• **Activity**
Retype all of the lines below with no changes.

• **Records provided**
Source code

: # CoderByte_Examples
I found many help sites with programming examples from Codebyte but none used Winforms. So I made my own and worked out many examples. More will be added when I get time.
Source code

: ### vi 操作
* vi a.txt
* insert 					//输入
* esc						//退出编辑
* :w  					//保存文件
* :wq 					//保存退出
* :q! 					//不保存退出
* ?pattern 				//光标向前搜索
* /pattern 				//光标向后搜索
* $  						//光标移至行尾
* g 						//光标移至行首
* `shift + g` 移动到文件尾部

• **Exercise response**
Source code

: # CoderByte_Examples
I found many help sites with programming examples from Codebyte but none used Winforms. So I made my own and worked out many examples. More will be added when I get time.
Source code

: ### vi 操作
* vi a.txt
* insert 					//输入
* esc						//退出编辑
* :w  					//保存文件
* :wq 					//保存退出
* :q! 					//不保存退出
* ?pattern 				//光标向前搜索
* /pattern 				//光标向后搜索
* $  						//光标移至行尾
* g 						//光标移至行首
* `shift + g` 移动到文件尾部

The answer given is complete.